Altaarsteen uit Stonehenge kwam per boot uit Schotland, 750 km verderop

De centrale ‘altaarsteen’ van Stonehenge, waar midzomer bij zonsopgang zo mooi het zonlicht op valt, komt helemaal uit Schotland, 750 kilometer naar het noorden van het Zuid-Engelse Salisbury Plain, waar de grote prehistorische steencirkel ligt.

De geologische toewijzing van de steen aan het zogenoemde old red sandstone (oude rode zandsteen) uit Noordoost-Schotland is een nieuwe aanwijzing voor de grote onderlinge contacten tussen ver van elkaar gelegen gebieden in de late steentijd. De steen is waarschijnlijk op een boot of een vlot naar het zuiden vervoerd, geen geringe opgave in de ruwe wateren van de Noordzee, zo schrijft een team van Britse en Australische geologen en archeologen deze week in Nature.

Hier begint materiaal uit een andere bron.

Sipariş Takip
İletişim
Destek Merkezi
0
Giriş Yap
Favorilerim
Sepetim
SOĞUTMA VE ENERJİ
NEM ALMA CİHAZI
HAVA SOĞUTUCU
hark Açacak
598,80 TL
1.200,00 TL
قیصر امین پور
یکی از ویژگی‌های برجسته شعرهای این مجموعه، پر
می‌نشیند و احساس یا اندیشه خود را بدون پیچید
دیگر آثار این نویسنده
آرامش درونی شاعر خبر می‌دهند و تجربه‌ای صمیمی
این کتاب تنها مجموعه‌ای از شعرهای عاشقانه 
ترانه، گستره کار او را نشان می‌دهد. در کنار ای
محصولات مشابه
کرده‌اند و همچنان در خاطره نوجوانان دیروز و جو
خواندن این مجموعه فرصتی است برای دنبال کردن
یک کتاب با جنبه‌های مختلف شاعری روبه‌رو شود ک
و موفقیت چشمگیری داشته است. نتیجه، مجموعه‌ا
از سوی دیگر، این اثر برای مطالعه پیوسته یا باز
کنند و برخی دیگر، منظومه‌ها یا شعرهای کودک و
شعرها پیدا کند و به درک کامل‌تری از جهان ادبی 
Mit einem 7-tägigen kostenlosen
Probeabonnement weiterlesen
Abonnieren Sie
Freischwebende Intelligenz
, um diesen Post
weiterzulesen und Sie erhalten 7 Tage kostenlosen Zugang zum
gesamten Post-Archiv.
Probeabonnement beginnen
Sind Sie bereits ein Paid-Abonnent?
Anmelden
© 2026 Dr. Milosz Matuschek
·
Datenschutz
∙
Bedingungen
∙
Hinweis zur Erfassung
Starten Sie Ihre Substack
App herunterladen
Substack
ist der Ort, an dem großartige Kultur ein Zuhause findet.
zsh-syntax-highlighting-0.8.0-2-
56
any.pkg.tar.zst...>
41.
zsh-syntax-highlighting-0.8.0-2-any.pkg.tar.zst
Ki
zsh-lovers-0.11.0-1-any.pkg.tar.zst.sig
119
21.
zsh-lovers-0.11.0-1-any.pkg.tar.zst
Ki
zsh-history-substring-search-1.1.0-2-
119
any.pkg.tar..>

De altaarsteen ligt plat, onder twee grotere zogeheten sarsen-stenen.
Foto Nick Pearce, Aberystwyth University

De gebroken steen van vier bij één bij een halve meter wordt altaarsteen genoemd omdat hij al sinds mensenheugenis plat op de grond ligt – er zijn zelfs andere stenen half overheen gevallen – maar waarschijnlijk stond hij van oorsprong overeind, toen dat deel van Stonehenge gebouwd werd rond 2500 v.Chr.

Het was al bekend dat de kleinere ‘blauwe stenen’ uit de binnenste ringen van Stonehenge uit de Preseli-heuvels in Wales kwamen, 250 km verderop. Een paar jaar geleden werd ook bekend dat een aantal van die stenen al eerder deel uitmaakten van een steencirkel in diezelfde regio in Wales. De grotere zogeheten sarsen-stenen komen van dichterbij, slechts 25 km van Stonehenge. De altaarsteen is ook een blauwe steen, zij het iets groter dan de andere. Altijd was de overtuiging dat die ook wel uit Wales zou komen, maar heel sterk was die overtuiging niet door allerlei geologische verschillen met stenen uit dat gebied. Op basis van precieze kenmerken en dateringen van de steen en de ingevangen resten van oudere steensoorten (detrital grains) in de steen hebben geologen vastgesteld dat hij vrijwel zeker afkomstig moet zijn uit het Grampian Terrane in Noordoost-Schotland.

Een steen van zes ton

Dat is ver weg. Verplaatsing door gletsjerijs wordt door de geologen uitgesloten, het moet door mensen gedaan zijn. Maar hoe? Transport over land, door het dichtbeboste Brittannië van de steentijd, met ook de veel dwarsliggende oost-westrivieren, lijkt de onderzoekers onwaarschijnlijk.

Overzee dus, denken ze. Veel details van die mogelijke reis met een zes ton zware steen geven ze niet, zuidwaarts over de Noordzee en dan stroomopwaarts de Theems op tot in de buurt van het huidige Swindon, 40 km ten noorden van Stonehenge? Ze wijzen er wel op dat er op dat moment, 2500 v.Chr., al duizenden jaren scheepvaart rond de Britse eilanden bestaat, al is weinig bekend over de precieze boottypen. Huidenboten (currachs en coracles) en uitgeholde boomstammen liggen voor de hand, maar die hebben niet genoeg draagkracht voor zes ton altaarsteen. De oudst bekende boten van houten planken zijn uit ongeveer 1500 v.Chr, ruim tien meter lang, gevonden bij onder meer Southampton en in de monding van de Humber.

Uit de Grote Oceaan is bekend dat tussen de Polynesische eilanden in de prehistorie stenen van vele tonnen werden vervoerd op ingenieuze vlotten met zijliggers tegen het omslaan. Een sinecure kan het nooit zijn geweest. In het jaar 2000 werd een archeologisch experiment gedaan met vervoer van een blauwe steen uit Pembroke in Wales. De bedoeling was om via de Milford Haven Waterway en het Kanaal van Bristol oostwaarts te varen. Maar na amper vijf kilometer varen glipte de steen al uit de touwen tussen twee boten en verdween in de diepte. Zoals de archeoloog Mike Parker Pearson schreef in zijn boek Stonehenge, a new understanding (2013): „Uiteindelijk hebben 80 blauwe stenen het ooit gehaald tot Stonehenge, maar hoeveel zijn dan niet onderweg verloren gegaan? Zou de bodem van Milford Haven er dan niet vol mee moeten liggen?”